*** Opening of Recorded data ***

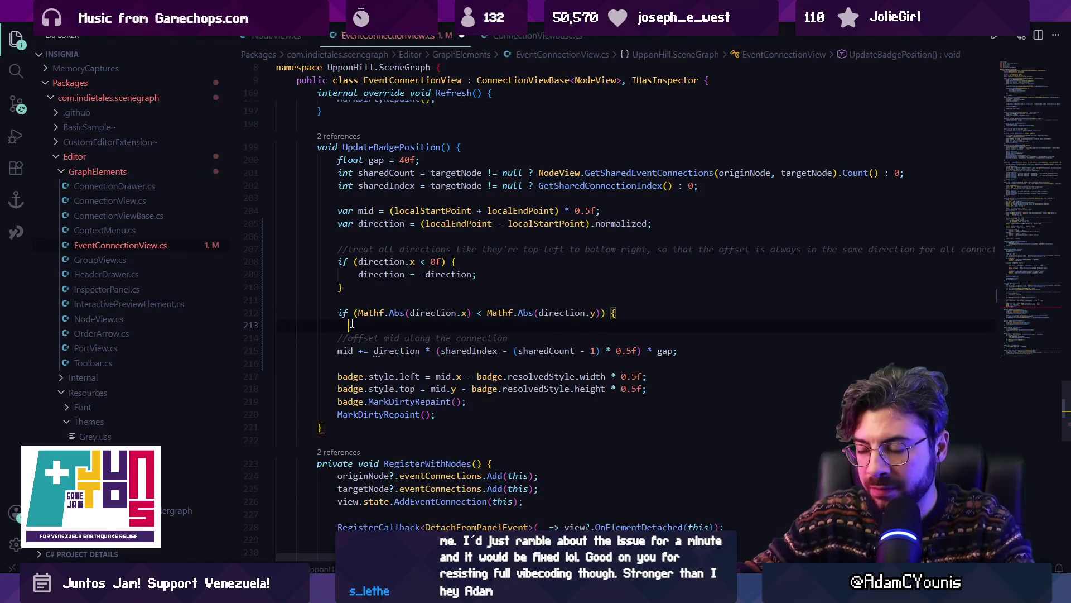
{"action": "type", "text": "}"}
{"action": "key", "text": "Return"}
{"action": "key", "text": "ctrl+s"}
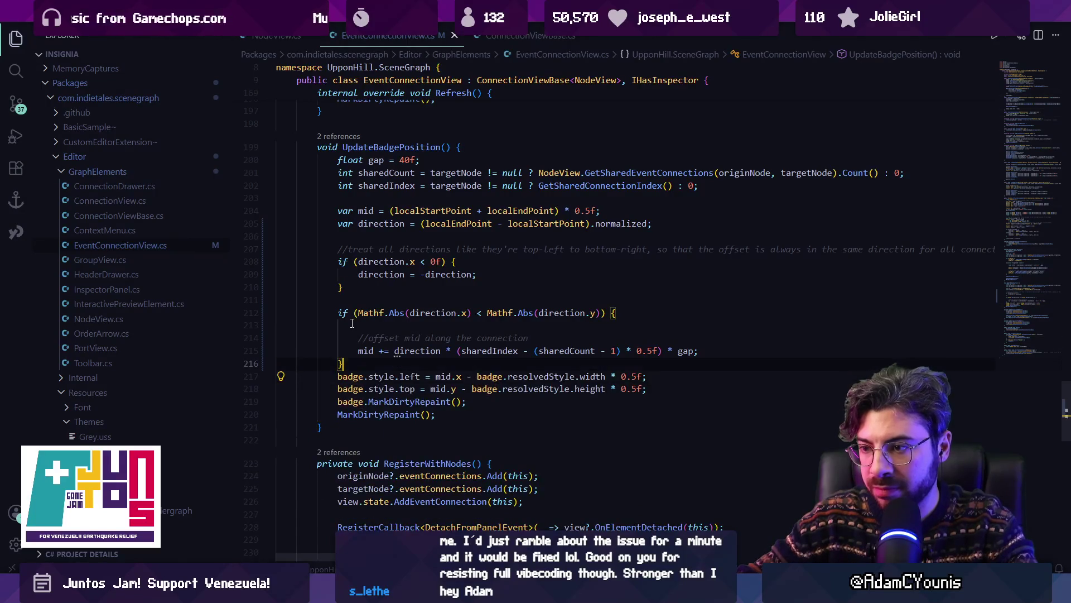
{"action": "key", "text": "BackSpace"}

*** Close of Recorded data ***

▶ _Exercise_
The listing above needs to be output again exactly. Don't include the pictures.

▶ _Written response_
{"action": "type", "text": "}"}
{"action": "key", "text": "Return"}
{"action": "key", "text": "ctrl+s"}
{"action": "key", "text": "BackSpace"}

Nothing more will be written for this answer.